Они снова улыбнулись друг другу, как пара цирковых артисток, выполняющих рискованный трюк, и проделали манипуляции с одеждой — одновременно, но по-разному: Ана спустила юбку и трусики, а комбинашечку задрала; Вероника же, бывшая без комбинашки, тоже спустила трусики, а юбку подняла вверх и заткнула краями за пояс. Затем Ана сделала очередное движение пальчиком, будто что-то помешивая в воображаемой большой кастрюле. Вероника не поняла. Ана показала Веронике на ее туфли, естественным образом повернутые в сторону унитаза. Вероника сообразила, что нужно развернуться наоборот. Это означало для нее, что она не сможет целоваться с Зайкой, да и смотреть на нее сможет только через плечо. Она нахмурилась и помотала головой, активно отвергая Зайкину инициативу. Ана подумала и махнула рукой.
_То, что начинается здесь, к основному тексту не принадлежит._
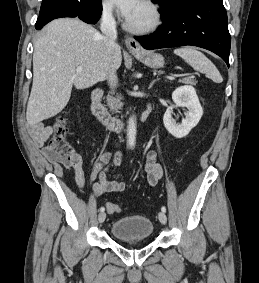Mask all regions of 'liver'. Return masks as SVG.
I'll return each mask as SVG.
<instances>
[{"label":"liver","mask_w":259,"mask_h":283,"mask_svg":"<svg viewBox=\"0 0 259 283\" xmlns=\"http://www.w3.org/2000/svg\"><path fill=\"white\" fill-rule=\"evenodd\" d=\"M121 63V48L115 44L116 70ZM78 66L82 71H76ZM109 67L102 35L94 27L71 18L50 22L34 44L27 123L35 125L56 116L67 105L73 86L80 90L92 87L107 79Z\"/></svg>","instance_id":"1"}]
</instances>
Вероника, воодушевленная согласием Зайки, наклонилась над ней и крепко поцеловала ее. Из крайней кабинки донеслась серия разнообразных звуков, и вслед за ними — мощный рев сливного бачка. Ана укусила Веронику за язык; не разъединяя губ, они беззвучно захохотали. Дверь кабинки открылась и хлопнула. Ана оторвала свои губы от Вероникиных и требовательно повторила кругообразное движение пальчиком. На этот раз Вероника подчинилась.
Едва докучная посетительница выполнила водные процедуры и покинула туалет, Вероника снова развернулась лицом к возлюбленной и хищно запустила руку туда, куда хотела уже целые пять минут. Ана сделала то же самое с Вероникой. Сладкий миг наступил! Они целовались и ласкали друг друга одинаковыми движениями пальцев; они без слов договорились ничего больше не затевать. Они проникали друг друга все дальше и дальше. Ура, туалет!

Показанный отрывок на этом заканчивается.